Es ist ein Mittelding. Heute lasse ich es zwar auch einfach kommen. Ich lasse den Loop einer Melodie in meiner Bude laufen, flippe dazu aus – und schreibe das auf, was mir gerade einfällt. Aber ich habe nicht mehr die Intention, alle auf Teufel komm raus zum Lachen zu bringen wie früher. Man kann auch sagen: Es geht mir heutzutage darum, Musik zu machen. Ich habe mittlerweile das Glück, etwas tun zu können, was mir unendlich viel Spaß macht und in das ich all meine Zeit investieren kann. Warum also sollte ich zwanghaft versuchen, anderen Spaß zu bereiten, damit sie lachen können? Ich mache das, weil ich Musik machen will. Weil jede Band in erster Linie für sich selber Musik macht. Und wenn sie Glück hat, so wie wir, wollen viele Menschen diese Musik dann hören. Daher haben wir „Schön kaputt“ ja auch auf unserem eigenen Label rausgebracht. Es sind unsere Ideen, es ist unser Geld – wir machen es für uns. Keiner kümmert sich so gut um deine Sachen wie du selbst.

Das hört sich jetzt sehr rational und seriös an.

Na ja, ich bin keine 18 mehr. Ich brauche diese Art von Durchgeknalltheit nicht mehr. Chaos ja. Aber keine Durchgeknalltheit, haha.
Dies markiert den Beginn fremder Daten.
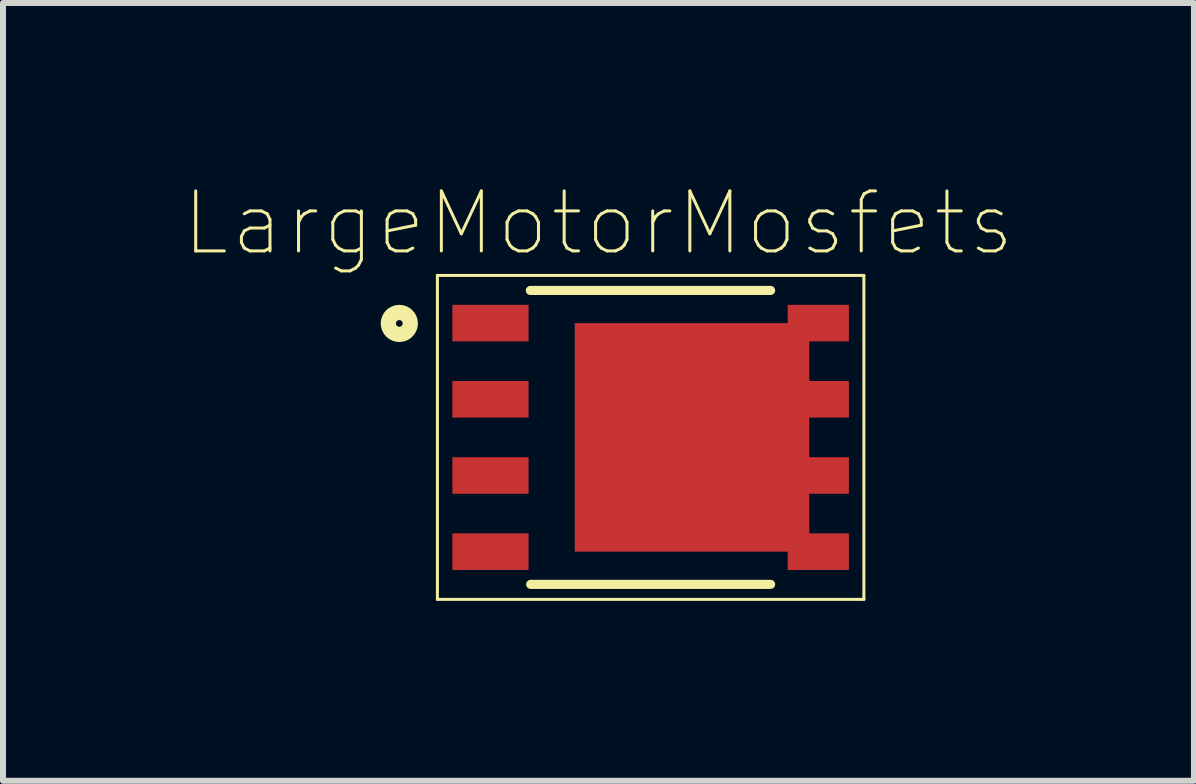
<source format=kicad_pcb>
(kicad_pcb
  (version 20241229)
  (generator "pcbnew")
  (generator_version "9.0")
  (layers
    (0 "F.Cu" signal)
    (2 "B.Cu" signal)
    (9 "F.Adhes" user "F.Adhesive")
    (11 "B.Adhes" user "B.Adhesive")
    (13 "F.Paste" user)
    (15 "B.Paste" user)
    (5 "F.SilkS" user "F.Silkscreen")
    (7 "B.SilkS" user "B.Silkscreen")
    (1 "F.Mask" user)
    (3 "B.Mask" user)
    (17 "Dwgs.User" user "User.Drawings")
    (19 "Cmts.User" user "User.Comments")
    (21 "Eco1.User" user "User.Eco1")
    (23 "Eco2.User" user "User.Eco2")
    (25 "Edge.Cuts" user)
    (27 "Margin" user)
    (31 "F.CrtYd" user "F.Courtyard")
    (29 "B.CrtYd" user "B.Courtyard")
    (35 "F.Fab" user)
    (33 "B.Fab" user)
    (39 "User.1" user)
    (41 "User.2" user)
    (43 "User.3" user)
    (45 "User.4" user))
  (footprint "LargeMotorMosfets"
    (layer "F.Cu")
    (at 7.797 4.242)
    (property "Reference" "LargeMotorMosfets" (at -0.87 -3.569 0) (layer "F.SilkS") (effects (font (size 1 1) (thickness 0.05))))
    (attr smd)
    (fp_line (start -3.555 -2.7) (end 3.555 -2.7) (stroke (width 0.05) (type solid)) (layer "F.SilkS"))
    (fp_line (start -3.555 2.7) (end -3.555 -2.7) (stroke (width 0.05) (type solid)) (layer "F.SilkS"))
    (fp_line (start -2.005 -2.45) (end 2 -2.45) (stroke (width 0.152) (type solid)) (layer "F.SilkS"))
    (fp_line (start -2 2.45) (end 2 2.45) (stroke (width 0.152) (type solid)) (layer "F.SilkS"))
    (fp_line (start 3.555 -2.7) (end 3.555 2.7) (stroke (width 0.05) (type solid)) (layer "F.SilkS"))
    (fp_line (start 3.555 2.7) (end -3.555 2.7) (stroke (width 0.05) (type solid)) (layer "F.SilkS"))
    (fp_circle (center -4.19 -1.9) (end -4.134 -1.9) (stroke (width 0.254) (type solid)) (fill no) (layer "F.SilkS"))
    (fp_poly (pts (xy -0.65 -1.38) (xy 2.03 -1.38) (xy 2.03 1.38) (xy -0.65 1.38)) (stroke (width 0) (type solid)) (fill yes) (layer "F.Paste"))
    (fp_line (start -2.945 -2.45) (end 3.075 -2.45) (stroke (width 0.152) (type solid)) (layer "Eco2.User"))
    (fp_line (start -2.945 2.45) (end -2.945 -2.45) (stroke (width 0.152) (type solid)) (layer "Eco2.User"))
    (fp_line (start 3.075 -2.45) (end 3.075 2.45) (stroke (width 0.152) (type solid)) (layer "Eco2.User"))
    (fp_line (start 3.075 2.45) (end -2.945 2.45) (stroke (width 0.152) (type solid)) (layer "Eco2.User"))
    (pad "1" smd rect (at -2.67 -1.905) (size 1.27 0.61) (layers "F.Cu" "F.Mask" "F.Paste"))
    (pad "2" smd rect (at -2.67 -0.635) (size 1.27 0.61) (layers "F.Cu" "F.Mask" "F.Paste"))
    (pad "3" smd rect (at -2.67 0.635) (size 1.27 0.61) (layers "F.Cu" "F.Mask" "F.Paste"))
    (pad "4" smd rect (at -2.67 1.905) (size 1.27 0.61) (layers "F.Cu" "F.Mask" "F.Paste"))
    (pad "5" smd rect (at 2.795 1.905) (size 1.02 0.61) (layers "F.Cu" "F.Mask" "F.Paste"))
    (pad "6" smd rect (at 2.795 0.635) (size 1.02 0.61) (layers "F.Cu" "F.Mask" "F.Paste"))
    (pad "7" smd rect (at 2.795 -0.635) (size 1.02 0.61) (layers "F.Cu" "F.Mask" "F.Paste"))
    (pad "8" smd rect (at 2.795 -1.905) (size 1.02 0.61) (layers "F.Cu" "F.Mask" "F.Paste"))
    (pad "9" smd rect (at 0.69 0 270) (size 3.81 3.91) (layers "F.Cu" "F.Mask" "F.Paste")))
  (gr_rect
    (start -3 -3)
    (end 16.855 9.967)
    (stroke (width 0.1) (type default))
    (fill no)
    (layer "Edge.Cuts")))
</source>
Was deinen Texten ja völlig abgeht, das sind Pathos und Parolen zum Auf-die-Wand-Sprühen. Dinge, mit denen DIE TOTEN HOSEN und BROILERS erfolgreich und MUFF POTTER Kult wurden. Kannst du Pathos und Parolen nicht – oder willst du nicht?

Ich will nicht. Ich sage einfach, was ich sagen will, und singe wie ich spreche. Da laufe ich gar nicht die Gefahr, pathetisch zu werden. Ich sehe mich auch nicht als Künstler.

Wie bitte?! Du bist Musiker!

Ja, aber ich bin dabei kein Künstler. Ich bin einfach der Costa, Alter! Ich habe damals als Skateboard fahrender Halbwüchsiger angefangen, Musik zu machen. Und ich mache heute nichts anderes. Ich bin ein erwachsenes Kind, haha. Das hat mir nicht zuletzt auch meine Schwester schon zu verstehen gegeben. Sie kann mit unserer Musik nicht allzu viel anfangen, hat aber einmal unseren Auftritt beim Olgas Rock-Festival gesehen. Da standen ja schon ein paar tausend Leute vor der Bühne. Und sie sagte hinterher nur: „Mensch, wieso singen die alle dat mit, wat du singst?“ Das erdet einen, haha.

Du hast mit dem neuen Song „Mülheim Ruhr“, einer Ode an deine Heimatstadt, schön bei euren Nachbarn LOKALMATADORE geklaut ...

Ich habe sie natürlich nicht gefragt, ob ich das darf. Denn natürlich darf ich das – ich komme immerhin aus Mülheim!